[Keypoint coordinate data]

──────

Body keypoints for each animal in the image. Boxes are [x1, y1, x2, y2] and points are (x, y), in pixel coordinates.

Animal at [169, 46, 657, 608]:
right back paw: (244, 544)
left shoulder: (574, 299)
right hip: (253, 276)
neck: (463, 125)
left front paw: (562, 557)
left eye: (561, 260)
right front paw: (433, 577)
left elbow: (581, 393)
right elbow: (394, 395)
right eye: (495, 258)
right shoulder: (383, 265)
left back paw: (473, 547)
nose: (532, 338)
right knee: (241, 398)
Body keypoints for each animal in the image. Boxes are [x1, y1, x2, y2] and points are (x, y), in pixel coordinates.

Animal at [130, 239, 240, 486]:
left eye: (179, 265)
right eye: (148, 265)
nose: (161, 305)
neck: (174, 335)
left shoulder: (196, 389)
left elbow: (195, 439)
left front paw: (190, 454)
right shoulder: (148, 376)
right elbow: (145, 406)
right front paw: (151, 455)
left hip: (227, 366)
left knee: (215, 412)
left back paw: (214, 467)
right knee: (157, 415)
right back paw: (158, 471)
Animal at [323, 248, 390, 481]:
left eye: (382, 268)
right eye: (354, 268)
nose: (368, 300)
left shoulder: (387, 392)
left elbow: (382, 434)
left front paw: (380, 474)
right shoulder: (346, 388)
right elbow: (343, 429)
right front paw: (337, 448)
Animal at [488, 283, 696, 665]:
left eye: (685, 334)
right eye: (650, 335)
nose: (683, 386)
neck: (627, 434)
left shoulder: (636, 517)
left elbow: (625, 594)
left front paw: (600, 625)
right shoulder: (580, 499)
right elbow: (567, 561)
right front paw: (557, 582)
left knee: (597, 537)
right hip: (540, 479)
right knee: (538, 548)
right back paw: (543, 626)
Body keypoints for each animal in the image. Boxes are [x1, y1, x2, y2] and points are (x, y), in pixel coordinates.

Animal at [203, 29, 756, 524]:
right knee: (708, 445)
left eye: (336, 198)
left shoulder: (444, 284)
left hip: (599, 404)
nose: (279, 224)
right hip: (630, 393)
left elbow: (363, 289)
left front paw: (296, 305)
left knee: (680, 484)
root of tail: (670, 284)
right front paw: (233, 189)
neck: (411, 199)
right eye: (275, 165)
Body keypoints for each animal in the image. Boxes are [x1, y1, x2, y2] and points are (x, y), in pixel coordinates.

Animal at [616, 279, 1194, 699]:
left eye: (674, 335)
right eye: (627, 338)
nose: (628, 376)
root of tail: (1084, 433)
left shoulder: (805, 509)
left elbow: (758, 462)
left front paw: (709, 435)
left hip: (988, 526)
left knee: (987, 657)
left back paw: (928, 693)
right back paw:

──────

[What you should do]
Restate word for word only the lines above from the line containing "left back paw: (214, 467)" to the line containing "left front paw: (709, 435)", both of them included.

[Task answer]
left back paw: (214, 467)
right knee: (157, 415)
right back paw: (158, 471)
Animal at [323, 248, 390, 481]:
left eye: (382, 268)
right eye: (354, 268)
nose: (368, 300)
left shoulder: (387, 392)
left elbow: (382, 434)
left front paw: (380, 474)
right shoulder: (346, 388)
right elbow: (343, 429)
right front paw: (337, 448)
Animal at [488, 283, 696, 665]:
left eye: (685, 334)
right eye: (650, 335)
nose: (683, 386)
neck: (627, 434)
left shoulder: (636, 517)
left elbow: (625, 594)
left front paw: (600, 625)
right shoulder: (580, 499)
right elbow: (567, 561)
right front paw: (557, 582)
left knee: (597, 537)
right hip: (540, 479)
right knee: (538, 548)
right back paw: (543, 626)
Body keypoints for each animal in the image. Boxes are [x1, y1, x2, y2] and points are (x, y), in pixel coordinates.

Animal at [203, 29, 756, 524]:
right knee: (708, 445)
left eye: (336, 198)
left shoulder: (444, 284)
left hip: (599, 404)
nose: (279, 224)
right hip: (630, 393)
left elbow: (363, 289)
left front paw: (296, 305)
left knee: (680, 484)
root of tail: (670, 284)
right front paw: (233, 189)
neck: (411, 199)
right eye: (275, 165)
Body keypoints for each animal in the image. Boxes are [x1, y1, x2, y2] and points are (x, y), in pixel coordinates.

Animal at [616, 279, 1194, 699]:
left eye: (674, 335)
right eye: (627, 338)
nose: (628, 376)
root of tail: (1084, 433)
left shoulder: (805, 509)
left elbow: (758, 462)
left front paw: (709, 435)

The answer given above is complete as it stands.